2. Reprochant à la banque d'avoir manqué à ses obligations d'information, de conseil et de mise en garde et d'avoir enfreint la réglementation applicable à l'occasion de recommandations qu'elle lui avait délivrées les 19 septembre 2007, 26 septembre 2007, 4 décembre 2007 et 1er août 2008, M. [E] l'a assignée en paiement de dommages-intérêts.

Examen des moyens

Sur le premier moyen, pris en ses première et deuxième branches, sur le deuxième moyen, pris en ses première et cinquième branche, sur le troisième moyen, pris en sa première branche, et sur le quatrième moyen, ci-après annexés

3. En application de l'article 1014, alinéa 2, du code de procédure civile, il n'y a pas lieu de statuer par une décision spécialement motivée sur ces moyens qui ne sont manifestement pas de nature à entraîner la cassation.
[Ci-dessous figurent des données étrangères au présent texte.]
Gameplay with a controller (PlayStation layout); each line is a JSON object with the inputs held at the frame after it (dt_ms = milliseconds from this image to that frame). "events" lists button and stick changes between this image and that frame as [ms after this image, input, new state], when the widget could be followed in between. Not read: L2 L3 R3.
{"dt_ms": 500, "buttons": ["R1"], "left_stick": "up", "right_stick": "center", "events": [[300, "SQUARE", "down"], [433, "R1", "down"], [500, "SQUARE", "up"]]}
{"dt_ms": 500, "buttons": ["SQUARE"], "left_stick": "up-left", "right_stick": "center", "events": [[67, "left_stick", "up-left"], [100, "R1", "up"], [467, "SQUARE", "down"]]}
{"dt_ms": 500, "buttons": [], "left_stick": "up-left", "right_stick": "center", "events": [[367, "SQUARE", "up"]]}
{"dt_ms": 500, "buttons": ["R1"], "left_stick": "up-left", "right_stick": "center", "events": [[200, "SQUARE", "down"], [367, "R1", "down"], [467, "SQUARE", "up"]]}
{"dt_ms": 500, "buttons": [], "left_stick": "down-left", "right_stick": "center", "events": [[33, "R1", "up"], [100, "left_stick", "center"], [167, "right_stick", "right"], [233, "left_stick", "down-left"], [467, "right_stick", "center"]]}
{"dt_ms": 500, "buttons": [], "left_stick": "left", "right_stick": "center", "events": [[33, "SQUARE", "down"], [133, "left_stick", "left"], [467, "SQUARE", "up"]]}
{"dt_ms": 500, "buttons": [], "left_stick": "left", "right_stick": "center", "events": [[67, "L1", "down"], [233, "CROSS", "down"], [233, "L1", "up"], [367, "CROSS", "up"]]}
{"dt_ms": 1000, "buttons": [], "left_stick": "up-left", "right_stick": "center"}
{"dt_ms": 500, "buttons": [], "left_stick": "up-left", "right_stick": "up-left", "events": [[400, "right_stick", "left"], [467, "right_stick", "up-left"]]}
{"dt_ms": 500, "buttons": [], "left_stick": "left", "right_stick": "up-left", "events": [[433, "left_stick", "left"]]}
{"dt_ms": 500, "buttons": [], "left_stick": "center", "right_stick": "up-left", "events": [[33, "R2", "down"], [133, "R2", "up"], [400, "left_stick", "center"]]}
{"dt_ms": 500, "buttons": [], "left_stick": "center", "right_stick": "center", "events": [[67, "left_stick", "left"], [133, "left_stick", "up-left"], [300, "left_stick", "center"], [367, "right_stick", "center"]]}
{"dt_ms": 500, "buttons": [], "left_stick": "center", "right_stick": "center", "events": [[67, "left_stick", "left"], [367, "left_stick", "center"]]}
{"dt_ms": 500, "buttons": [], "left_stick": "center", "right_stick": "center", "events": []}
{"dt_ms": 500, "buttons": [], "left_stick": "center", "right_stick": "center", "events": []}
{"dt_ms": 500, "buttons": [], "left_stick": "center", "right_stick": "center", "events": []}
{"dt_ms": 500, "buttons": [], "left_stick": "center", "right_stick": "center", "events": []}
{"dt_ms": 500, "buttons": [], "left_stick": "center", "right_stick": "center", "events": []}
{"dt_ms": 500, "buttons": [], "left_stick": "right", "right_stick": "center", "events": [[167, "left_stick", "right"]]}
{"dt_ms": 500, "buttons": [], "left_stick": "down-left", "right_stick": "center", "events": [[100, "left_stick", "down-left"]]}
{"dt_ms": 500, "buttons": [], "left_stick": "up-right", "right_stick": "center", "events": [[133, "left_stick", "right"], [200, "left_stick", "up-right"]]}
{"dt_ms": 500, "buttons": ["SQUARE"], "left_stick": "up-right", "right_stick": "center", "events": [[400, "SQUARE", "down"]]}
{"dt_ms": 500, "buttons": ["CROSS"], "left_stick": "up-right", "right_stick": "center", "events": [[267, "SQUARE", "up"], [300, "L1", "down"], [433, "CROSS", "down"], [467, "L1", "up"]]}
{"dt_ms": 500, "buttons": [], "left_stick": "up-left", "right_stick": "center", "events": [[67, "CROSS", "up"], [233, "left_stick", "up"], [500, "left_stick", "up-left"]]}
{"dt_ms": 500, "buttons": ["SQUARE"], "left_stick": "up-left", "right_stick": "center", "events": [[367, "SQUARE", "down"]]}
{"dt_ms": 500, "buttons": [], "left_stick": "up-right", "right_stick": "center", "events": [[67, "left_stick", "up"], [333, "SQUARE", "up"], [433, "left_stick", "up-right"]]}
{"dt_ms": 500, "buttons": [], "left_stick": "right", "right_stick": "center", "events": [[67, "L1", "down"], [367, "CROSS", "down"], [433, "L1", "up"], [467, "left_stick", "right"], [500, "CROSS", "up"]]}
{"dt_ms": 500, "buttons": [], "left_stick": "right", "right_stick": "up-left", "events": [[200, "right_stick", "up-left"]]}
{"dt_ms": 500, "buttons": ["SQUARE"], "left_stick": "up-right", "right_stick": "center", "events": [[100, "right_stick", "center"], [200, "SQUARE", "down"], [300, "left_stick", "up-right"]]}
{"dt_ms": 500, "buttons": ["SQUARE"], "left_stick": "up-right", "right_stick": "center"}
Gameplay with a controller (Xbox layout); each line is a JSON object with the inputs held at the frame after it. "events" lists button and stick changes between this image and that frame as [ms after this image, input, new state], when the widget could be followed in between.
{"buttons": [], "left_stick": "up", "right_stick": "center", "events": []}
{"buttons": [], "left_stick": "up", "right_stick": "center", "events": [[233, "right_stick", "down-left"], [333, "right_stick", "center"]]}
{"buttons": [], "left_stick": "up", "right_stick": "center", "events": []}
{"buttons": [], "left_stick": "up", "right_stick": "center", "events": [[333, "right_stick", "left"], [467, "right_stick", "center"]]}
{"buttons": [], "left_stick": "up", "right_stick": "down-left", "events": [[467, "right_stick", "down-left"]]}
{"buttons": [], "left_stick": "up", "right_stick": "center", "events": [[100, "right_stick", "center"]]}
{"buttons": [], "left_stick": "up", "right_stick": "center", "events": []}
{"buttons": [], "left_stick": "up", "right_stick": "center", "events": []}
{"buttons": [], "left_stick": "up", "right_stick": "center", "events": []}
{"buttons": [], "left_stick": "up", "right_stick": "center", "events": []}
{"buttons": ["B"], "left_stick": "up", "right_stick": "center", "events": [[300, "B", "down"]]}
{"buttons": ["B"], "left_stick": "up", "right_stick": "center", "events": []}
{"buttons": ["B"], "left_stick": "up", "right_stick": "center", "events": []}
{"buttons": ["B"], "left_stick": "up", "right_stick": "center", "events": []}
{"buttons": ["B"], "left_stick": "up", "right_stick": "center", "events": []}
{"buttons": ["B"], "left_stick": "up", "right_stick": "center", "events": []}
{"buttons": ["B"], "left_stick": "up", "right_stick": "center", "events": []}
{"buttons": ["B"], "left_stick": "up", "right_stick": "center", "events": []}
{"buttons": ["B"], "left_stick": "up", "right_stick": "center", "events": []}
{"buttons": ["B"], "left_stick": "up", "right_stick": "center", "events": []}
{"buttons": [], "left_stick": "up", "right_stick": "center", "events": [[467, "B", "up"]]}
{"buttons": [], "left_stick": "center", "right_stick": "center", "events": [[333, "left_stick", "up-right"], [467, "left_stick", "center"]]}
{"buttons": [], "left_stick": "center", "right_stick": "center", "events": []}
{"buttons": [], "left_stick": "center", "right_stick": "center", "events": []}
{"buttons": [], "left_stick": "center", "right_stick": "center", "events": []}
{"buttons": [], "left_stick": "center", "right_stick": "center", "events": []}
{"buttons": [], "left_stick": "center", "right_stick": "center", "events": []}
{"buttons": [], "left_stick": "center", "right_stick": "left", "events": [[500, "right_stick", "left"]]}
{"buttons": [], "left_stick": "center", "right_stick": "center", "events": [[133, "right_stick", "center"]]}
Sur le premier moyen pris en ses troisième et quatrième branches

Enoncé du moyen

4. M. [E] fait grief à l'arrêt de rejeter les demandes de dommages-intérêts qu'il a formées contre la banque, alors :

« 3°/ que si, déterminant les informations que la banque avait sollicitées et obtenues, les juges du fond évoquent le patrimoine de M. [E], en revanche, ils omettent de se prononcer sur le point de savoir si le prestataire était informé des revenus réguliers de M. [E], de ses engagements financiers réguliers, et de la composition de ses actifs (liquidités, investissements et biens immobiliers) ; qu'à cet égard, l'arrêt encourt la censure pour défaut de base légale au regard des articles L. 533-11 et L. 533-13, I, alinéas 1 et 2, du code monétaire et financier, de l'article 314-46 du règlement général de l'Autorité des marchés financiers ainsi que de l'article 1145 ancien du code civil ;

4°/ que, tenus de rechercher si, à la date de la recommandation, le prestataire était bien en possession des éléments requis, il était inopérant de constater qu'au cours de la procédure en réparation, il apparaissait que les revenus de M. [E] et de son épouse atteignaient un certain montant ; que s'étant mépris sur la date à laquelle ils devaient se placer, les juges du fond ont à nouveau violé les articles L. 533-11 et L. 533-13, I, alinéas 1 et 2, du code monétaire et financier, de l'article 314-46 du règlement général de l'Autorité des marchés financiers ainsi que de l'article 1145 ancien du code civil. »

Réponse de la Cour

5. Il résulte de l'article L. 533-13, I, du code monétaire et financier, dans sa rédaction issue de l'ordonnance n° 2007-544 du 12 avril 2007, que le prestataire de services d'investissement a l'obligation de s'enquérir, auprès de ses clients ou de ses clients potentiels, de leurs connaissances et de leur expérience en matière d'investissement, ainsi que de leur situation financière et de leurs objectifs d'investissement pour, notamment, pouvoir leur recommander les instruments financiers adaptés à leur situation.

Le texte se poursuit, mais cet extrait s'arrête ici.